_RECORD EXCERPTS_.
################
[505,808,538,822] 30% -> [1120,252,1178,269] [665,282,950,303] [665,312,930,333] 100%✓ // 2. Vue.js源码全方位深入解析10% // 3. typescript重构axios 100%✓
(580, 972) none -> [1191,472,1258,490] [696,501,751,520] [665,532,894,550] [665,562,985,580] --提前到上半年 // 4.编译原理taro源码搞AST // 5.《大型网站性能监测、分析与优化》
################
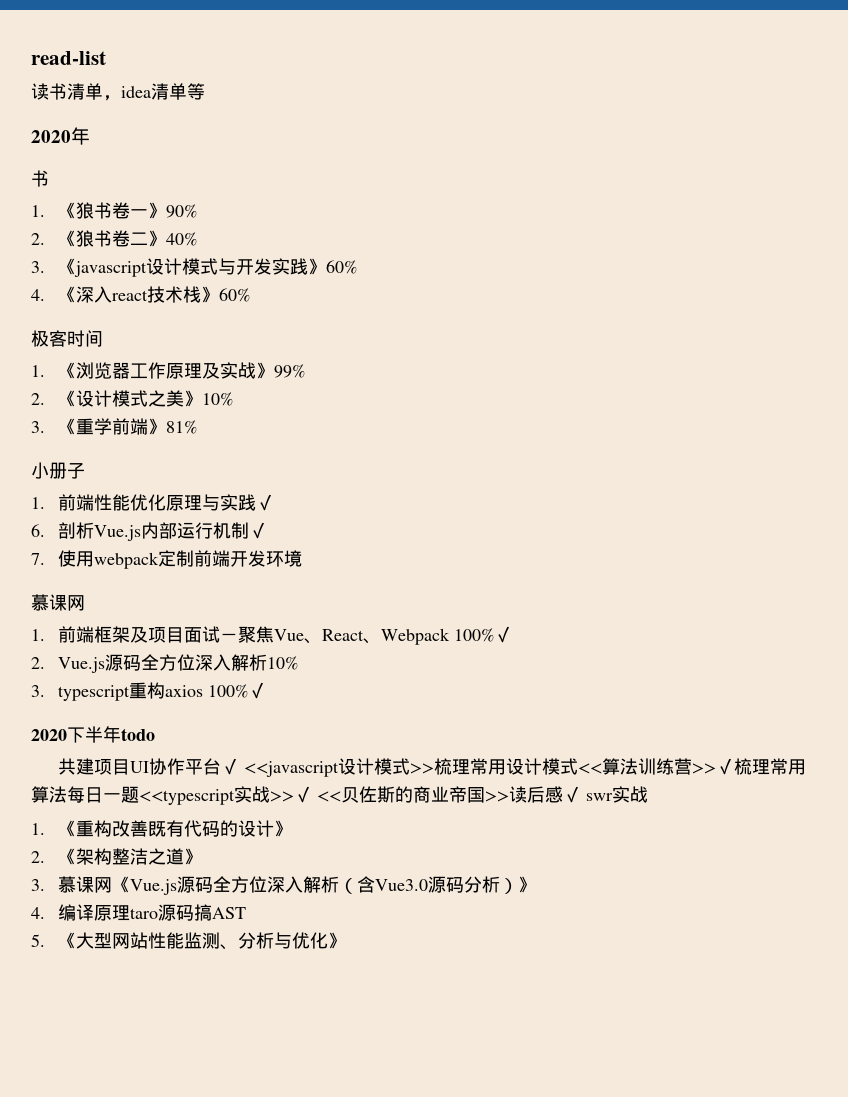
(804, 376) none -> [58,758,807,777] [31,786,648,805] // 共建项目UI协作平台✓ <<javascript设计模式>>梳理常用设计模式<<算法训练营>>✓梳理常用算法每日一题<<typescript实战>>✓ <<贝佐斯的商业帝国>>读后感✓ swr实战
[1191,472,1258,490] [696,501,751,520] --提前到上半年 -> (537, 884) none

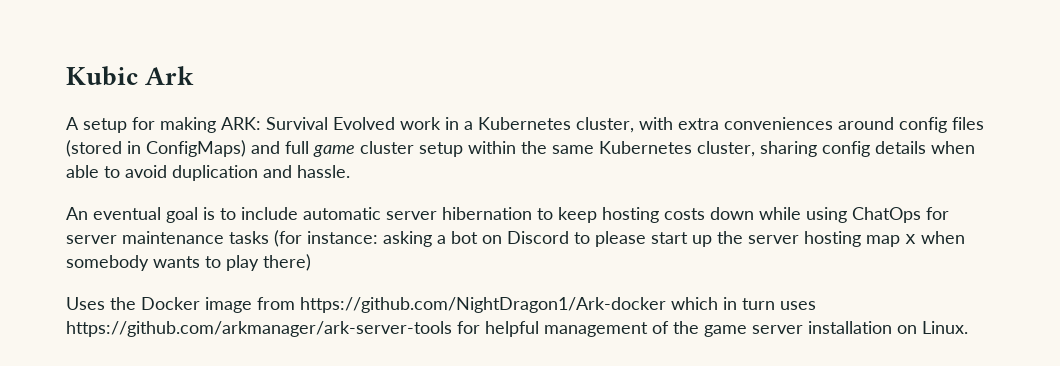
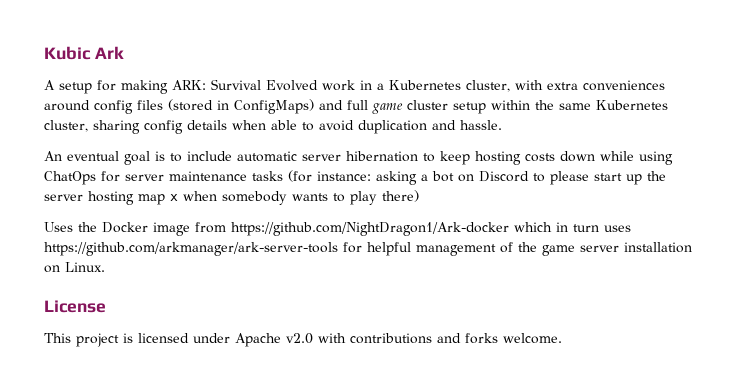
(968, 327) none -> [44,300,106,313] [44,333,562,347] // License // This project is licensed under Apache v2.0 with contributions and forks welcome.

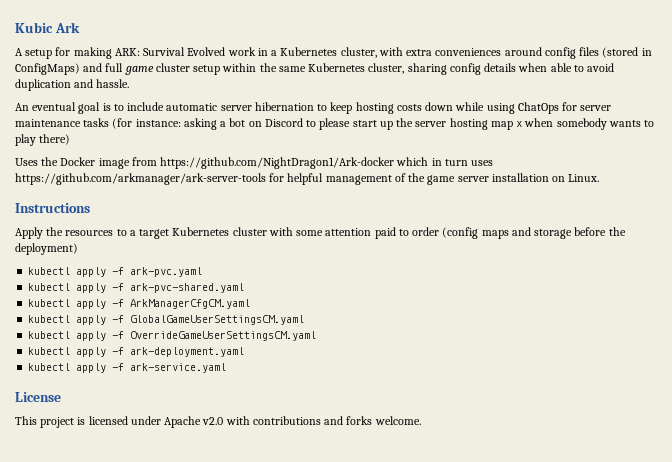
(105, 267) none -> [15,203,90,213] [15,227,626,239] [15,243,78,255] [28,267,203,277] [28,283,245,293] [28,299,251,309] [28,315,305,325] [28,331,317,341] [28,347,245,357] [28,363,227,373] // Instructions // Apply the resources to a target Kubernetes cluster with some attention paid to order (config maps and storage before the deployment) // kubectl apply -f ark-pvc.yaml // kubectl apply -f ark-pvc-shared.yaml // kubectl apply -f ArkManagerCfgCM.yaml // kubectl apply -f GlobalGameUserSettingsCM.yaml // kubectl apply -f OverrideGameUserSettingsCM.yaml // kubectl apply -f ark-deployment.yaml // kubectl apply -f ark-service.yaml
################
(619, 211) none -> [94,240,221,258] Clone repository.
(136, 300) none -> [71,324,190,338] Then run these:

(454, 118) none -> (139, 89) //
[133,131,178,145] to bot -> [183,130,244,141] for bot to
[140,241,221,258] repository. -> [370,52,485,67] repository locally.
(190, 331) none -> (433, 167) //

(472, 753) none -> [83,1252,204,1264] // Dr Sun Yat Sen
################
_ACTIVITY_. Each line of the entries above that has the word "with" is to be copied.

_WRITTEN RESPONSE_.
(968, 327) none -> [44,300,106,313] [44,333,562,347] // License // This project is licensed under Apache v2.0 with contributions and forks welcome.
(105, 267) none -> [15,203,90,213] [15,227,626,239] [15,243,78,255] [28,267,203,277] [28,283,245,293] [28,299,251,309] [28,315,305,325] [28,331,317,341] [28,347,245,357] [28,363,227,373] // Instructions // Apply the resources to a target Kubernetes cluster with some attention paid to order (config maps and storage before the deployment) // kubectl apply -f ark-pvc.yaml // kubectl apply -f ark-pvc-shared.yaml // kubectl apply -f ArkManagerCfgCM.yaml // kubectl apply -f GlobalGameUserSettingsCM.yaml // kubectl apply -f OverrideGameUserSettingsCM.yaml // kubectl apply -f ark-deployment.yaml // kubectl apply -f ark-service.yaml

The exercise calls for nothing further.